Solicitor-General G E Vahanvait, who was constantly grilled by a nine-judge Bench on various aspects of placing of controversial laws in the Ninth Schedule of the Constitution by Parliament, submitted that the Centre’s stand was not that there was a complete bar on judicial review, including the Tamil Nadu Reservation Act, provided certain conditions were fulfilled.

The admission came from the Solicitor-General after he was bombarded with questions by the judges in the Bench, headed by Mr Chief Justice Y K Sabharwal, seeking to know the clear stand of the Union Government on various aspects of the use of Article 31(B) to follow the Ninth Schedule route by it in respect of laws passed by states with an aim to preventing judiciary from examining them.

The Tamil Nadu Reservation Act, 1993, raising the quota limit to 69 from 50 per cent fixed by the apex court in Mandal Commission case, was the focus of the Bench to cite an example of the use of Article 31(B), to question Parliament’s power to follow the Ninth Schedule route to protect them from judicial test.

The Bench said if the Union Government stand was accepted it would “amount to a fraud on the Constitution”.

But Solicitor-General said, “The Acts placed in Ninth Schedule can be reviewed on touchstone of whether they destroy the essential feature of the Constitution”. But for that mere infringement of fundamental rights was not sufficient by the law in question as the correct test has to be whether it violated that part of fundamental right chapter, which formed the basic structure of the Constitution.

Besides, the Act in question has to be amended by a two-third majority by Parliament, the cause for which it has been invalidated by the court has to be removed and the fact situation vis-à-vis its impact on society has to be taken into account, he argued.

But the court expressed surprise how the government stand was tenable in the face of use of Article 31(B) route to place a law in Ninth Schedule and asked whether the Tamil Nadu law did not violate the principle of equality in Article 16(1).

The stand of the Centre was quite in contrast of the Tamil Nadu Government, which has said that once a law placed in Ninth Schedule, it was not open to judicial scrutiny.
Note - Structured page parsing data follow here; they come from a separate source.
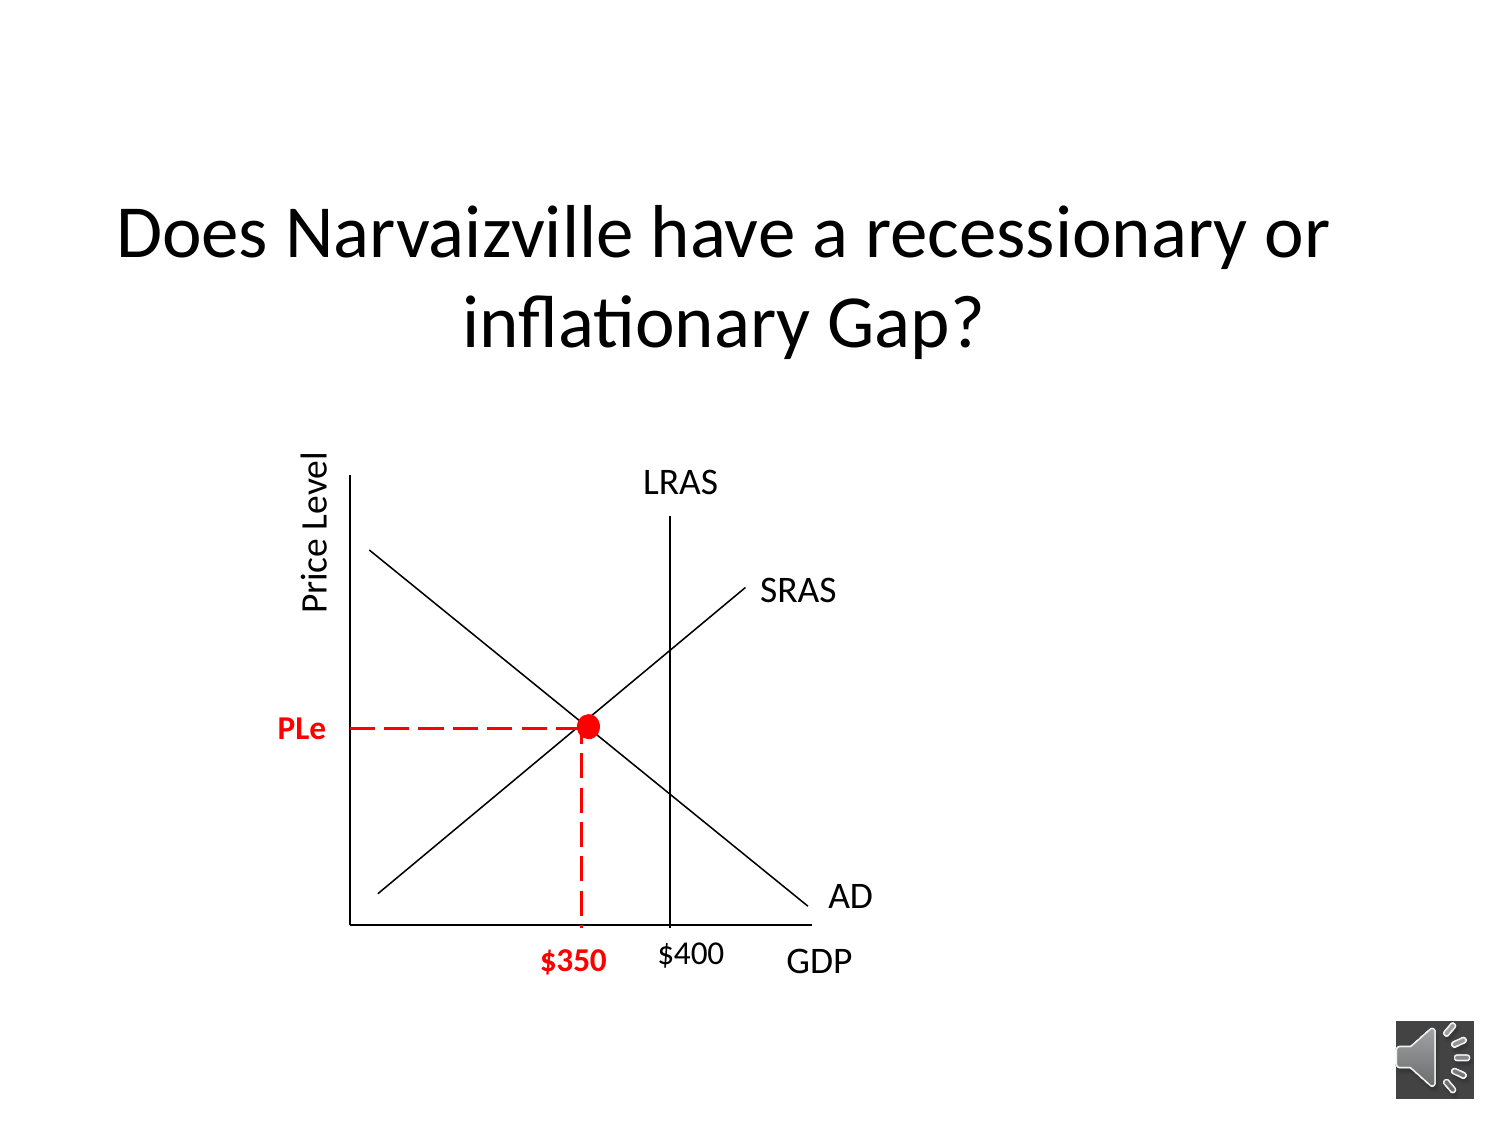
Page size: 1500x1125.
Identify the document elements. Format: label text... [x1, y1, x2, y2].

text_box PLe [354, 737, 363, 754]
text_box GDP [771, 928, 1004, 989]
text_box PLe [263, 698, 345, 754]
text_box PLe [354, 698, 363, 727]
text_box $350 [524, 934, 688, 986]
text_box AD [813, 863, 1046, 924]
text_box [377, 587, 746, 894]
text_box SRAS [813, 557, 978, 617]
text_box Does Narvaizville have a recessionary or inflationary Gap? [92, 174, 1355, 370]
text_box $400 [688, 934, 806, 979]
text_box Price Level [281, 396, 342, 629]
text_box LRAS [628, 449, 861, 510]
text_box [369, 549, 809, 907]
picture [1394, 1019, 1476, 1101]
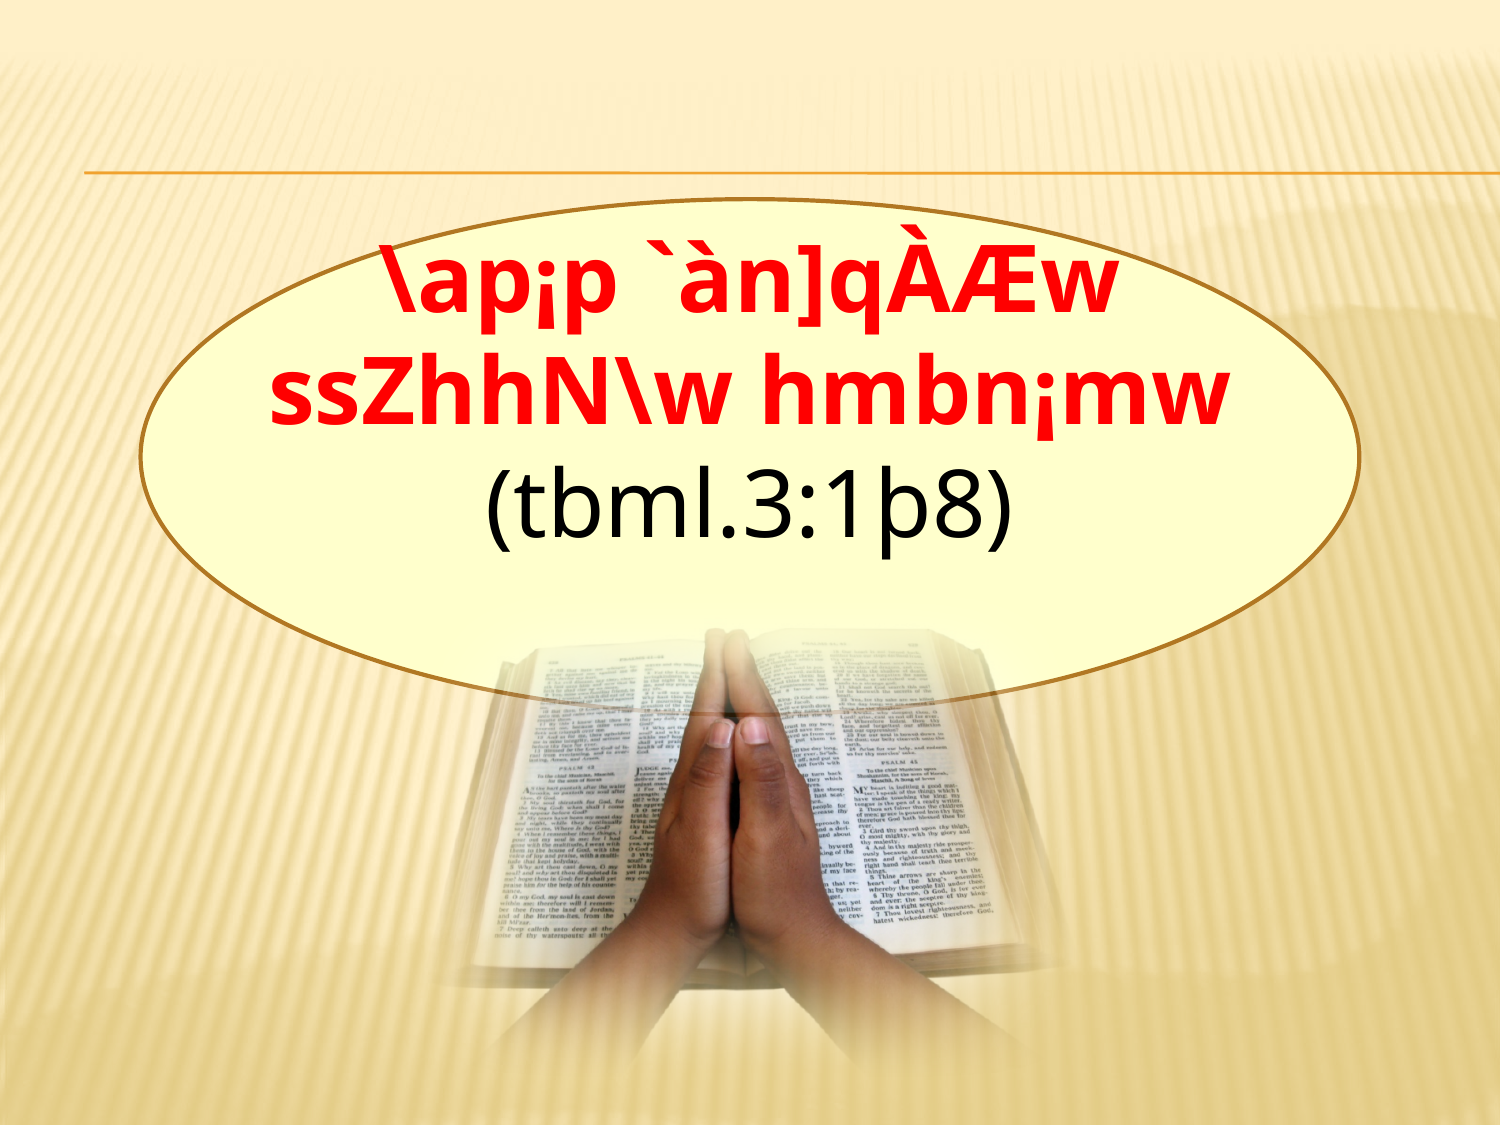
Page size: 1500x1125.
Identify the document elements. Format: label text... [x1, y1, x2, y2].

text_box [559, 197, 941, 210]
text_box [192, 564, 1308, 671]
picture [409, 573, 1091, 1085]
text_box \ap¡p `àn]qÀÆw ssZhhN\w hmbn¡mw (tbml.3:1þ8) [35, 210, 1465, 564]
State Chief Minister M Karunanidhi had even written letters to Chief Ministers of other states seeking their support to his government stand. He had justified hike of quota limit on the ground that total OBC, SC and ST population in the state was nearly 88 per cent.

The court asked whether bar on judicial scrutiny of the reservation law would not result in extending the quota limit to “90 per cent or 100 per cent”.